TASK DESCRIPTION
The reply should contain every line of the data, repeated exactly, and no pictures.

MATERIALS PROVIDED
※ ※ ※

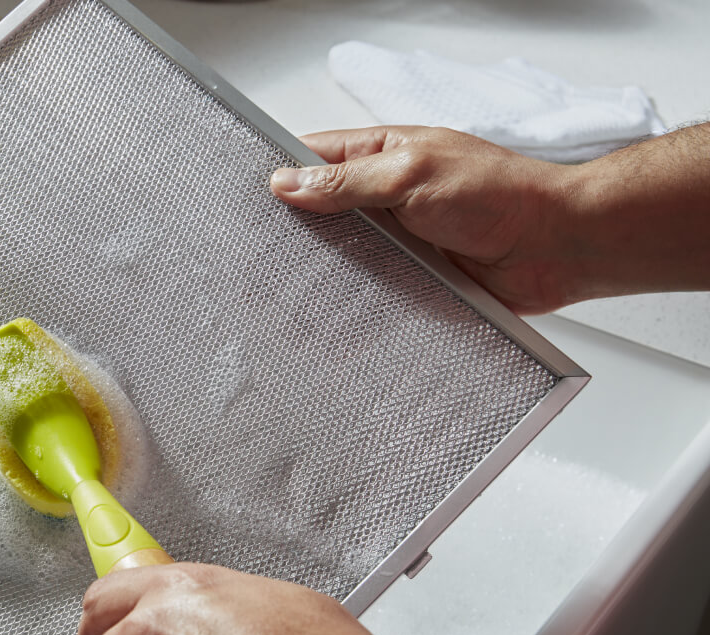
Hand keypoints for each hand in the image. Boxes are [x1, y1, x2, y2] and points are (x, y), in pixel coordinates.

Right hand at [270, 123, 709, 312]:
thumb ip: (347, 181)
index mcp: (382, 156)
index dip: (278, 173)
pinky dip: (350, 300)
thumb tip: (287, 182)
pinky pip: (366, 289)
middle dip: (291, 228)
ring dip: (320, 268)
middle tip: (254, 249)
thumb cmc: (501, 195)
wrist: (554, 248)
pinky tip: (326, 312)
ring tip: (279, 286)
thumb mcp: (411, 174)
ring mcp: (394, 240)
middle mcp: (383, 197)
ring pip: (338, 255)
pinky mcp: (408, 279)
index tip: (247, 196)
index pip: (312, 157)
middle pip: (318, 211)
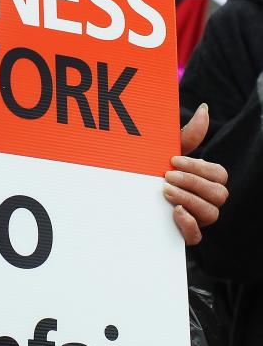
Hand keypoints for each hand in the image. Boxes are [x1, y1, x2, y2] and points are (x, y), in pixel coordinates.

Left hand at [164, 102, 227, 244]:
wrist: (126, 201)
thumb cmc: (151, 173)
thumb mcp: (165, 155)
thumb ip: (186, 136)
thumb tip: (204, 109)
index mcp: (205, 181)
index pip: (218, 174)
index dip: (199, 167)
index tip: (173, 160)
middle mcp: (205, 201)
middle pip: (219, 194)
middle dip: (193, 183)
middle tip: (167, 176)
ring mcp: (196, 220)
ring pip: (212, 214)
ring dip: (190, 200)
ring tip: (166, 191)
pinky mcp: (183, 236)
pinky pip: (197, 236)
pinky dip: (189, 224)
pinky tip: (174, 212)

※ ※ ※

RESULT OF THIS EXERCISE
Hand keypoints for each hand in the image. Boxes are [x1, y1, x2, y2] and points are (x, y), in pixel coordinates.

Right hand at [270, 123, 709, 312]:
thumb ip: (347, 181)
index mcp: (382, 156)
index dip: (278, 173)
pinky dip: (350, 300)
thumb tip: (287, 182)
pinky pip: (366, 289)
middle dip: (291, 228)
ring dip: (320, 268)
middle tip: (254, 249)
thumb cmc: (501, 195)
wrist: (554, 248)
pinky tip: (326, 312)
ring tip: (279, 286)
thumb mcp: (411, 174)
ring mcp: (394, 240)
middle mcp: (383, 197)
ring pip: (338, 255)
pinky mcp: (408, 279)
index tip: (247, 196)
index pip: (312, 157)
middle pip: (318, 211)
Hand keypoints for each hand in the image. Boxes are [x1, y1, x2, y2] and points are (x, y), in pixel coordinates.

Left hand at [164, 102, 227, 244]:
wrist: (126, 201)
thumb cmc: (151, 173)
thumb mcp: (165, 155)
thumb ip: (186, 136)
thumb tip: (204, 109)
index mcp: (205, 181)
index pip: (218, 174)
index dip: (199, 167)
index tip: (173, 160)
middle mcp: (205, 201)
middle pip: (219, 194)
middle dip: (193, 183)
middle tip: (167, 176)
ring mcp: (196, 220)
ring pip: (212, 214)
ring dip: (190, 200)
ring tip: (166, 191)
pinky mcp: (183, 236)
pinky pip: (197, 236)
pinky dip: (189, 224)
pinky tip: (174, 212)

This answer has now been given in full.